What we’re not doing is teaching Psychology 101. It’s a public health approach to teach kids more about when they or someone close to them is experiencing a mental health crisis... We’re just updating the way we teach health. I don’t want teachers to think of it like drawing up a whole new curriculum. You can incorporate wellness in almost every subject.

But the legislation doesn't take a one-size-fits-all approach to mental health awareness. Under the new law, school districts throughout the state can choose how they will incorporate mental health education into their curriculum, according to Governing. Buffalo's public school district, for example, has planned to also train teachers and school staff in trauma-informed care so that they better understand the ways in which trauma and stress manifest and impact students, Governing reported.

Other school districts in upstate New York have taken other measures.
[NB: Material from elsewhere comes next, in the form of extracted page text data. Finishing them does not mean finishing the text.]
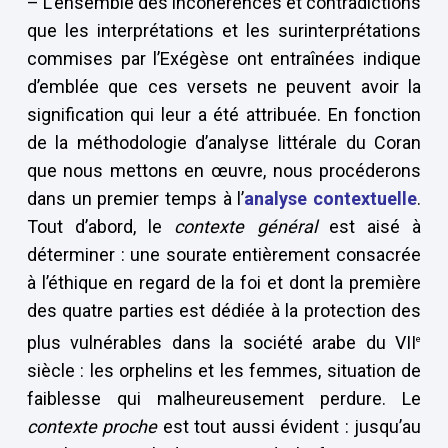
– L’ensemble des incohérences et contradictions
que les interprétations et les surinterprétations
commises par l’Exégèse ont entraînées indique
d’emblée que ces versets ne peuvent avoir la
signification qui leur a été attribuée. En fonction
de la méthodologie d’analyse littérale du Coran
que nous mettons en œuvre, nous procéderons
dans un premier temps à l’
analyse
contextuelle
.
Tout d’abord, le
contexte général
est aisé à
déterminer : une sourate entièrement consacrée
à l’éthique en regard de la foi et dont la première
des quatre parties est dédiée à la protection des
plus vulnérables dans la société arabe du VII
e
siècle : les orphelins et les femmes, situation de
faiblesse qui malheureusement perdure. Le
contexte proche
est tout aussi évident : jusqu’au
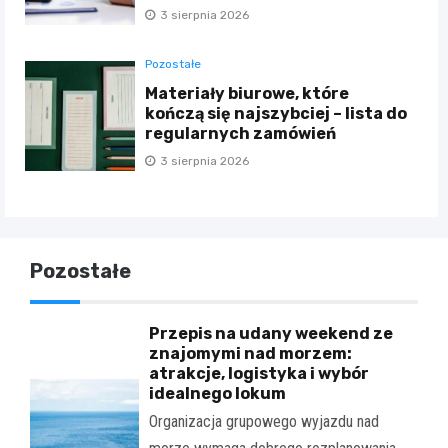
3 sierpnia 2026
Pozostałe
Materiały biurowe, które
kończą się najszybciej – lista do
regularnych zamówień
3 sierpnia 2026
Pozostałe
Przepis na udany weekend ze
znajomymi nad morzem:
atrakcje, logistyka i wybór
idealnego lokum
Organizacja grupowego wyjazdu nad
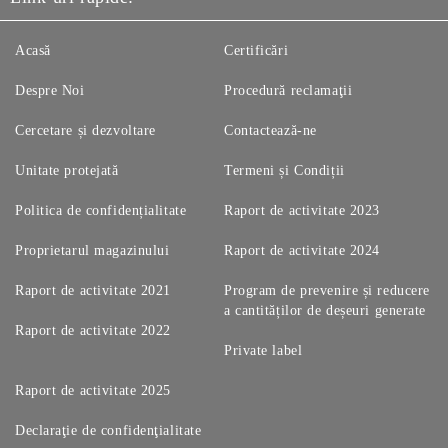
Acasă
Certificări
Despre Noi
Procedură reclamaţii
Cercetare și dezvoltare
Contactează-ne
Unitate protejată
Termeni și Condiții
Politica de confidențialitate
Raport de activitate 2023
Proprietarul magazinului
Raport de activitate 2024
Raport de activitate 2021
Program de prevenire și reducere
a cantităților de deșeuri generate
Raport de activitate 2022
Private label
Raport de activitate 2025
Declaraţie de confidenţialitate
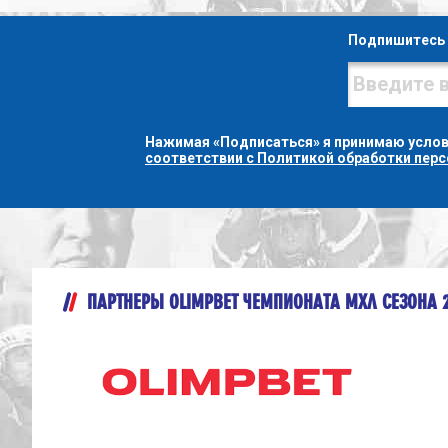
Подпишитесь 
Нажимая «Подписаться» я принимаю усло
соответствии с Политикой обработки пер
ПАРТНЕРЫ OLIMPBET ЧЕМПИОНАТА МХЛ СЕЗОНА 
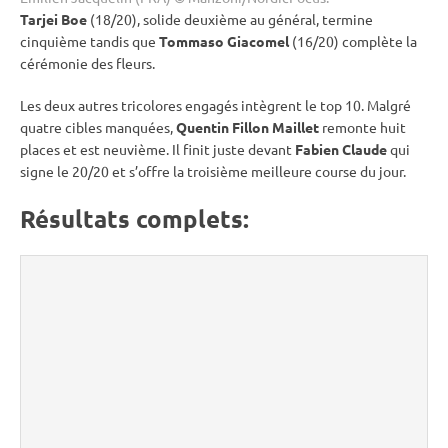
Tarjei Boe
(18/20), solide deuxième au général, termine
cinquième tandis que
Tommaso Giacomel
(16/20) complète la
cérémonie des fleurs.
Les deux autres tricolores engagés intègrent le top 10. Malgré
quatre cibles manquées,
Quentin Fillon Maillet
remonte huit
places et est neuvième. Il finit juste devant
Fabien Claude
qui
signe le 20/20 et s’offre la troisième meilleure course du jour.
Résultats complets:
The Tonawanda City School District, for its part, has added a peer mentorship program focused on mental health, as well as drug and alcohol misuse, while the Niagara Falls School District hired more social workers and school psychologists to work with children ages 3 to 7, The Buffalo News reported.

Mark Laurrie, superintendent of the Niagara Falls School District, told The Buffalo News in August:

Earlier grades is where we have the highest need for support ... and a better beginning for these kids will lead to a stronger completion, and hopefully we won’t see the mental health issue we have.

Niagara Falls, in particular, is laser-focused on improving mental health outcomes for its students. A Youth Risk Behavior Surveillance Survey conducted by the city's school district in 2015 found that nearly 15 percent of its students said they've experienced suicidal ideation, while around 10 percent reported having attempted to die by suicide during the 12 months prior to the survey, according to The Buffalo News. This data, which are either on par or higher than overall state rates, have "an urgency in our staff," Laurrie told The Buffalo News.

In the end, New York's new mental health curriculum will help break down stigma around mental illness and give students the tools necessary to understand their own mental health needs — even if they may not have the vocabulary to define them. Still, it's important to remember that the new law is only one step in destigmatizing mental illness.

In order to make substantial progress, students, especially preschoolers, will also need support and access to comprehensive trauma-informed services. Without them, those students won't be able to cope, heal, and thrive as well as they could — and should.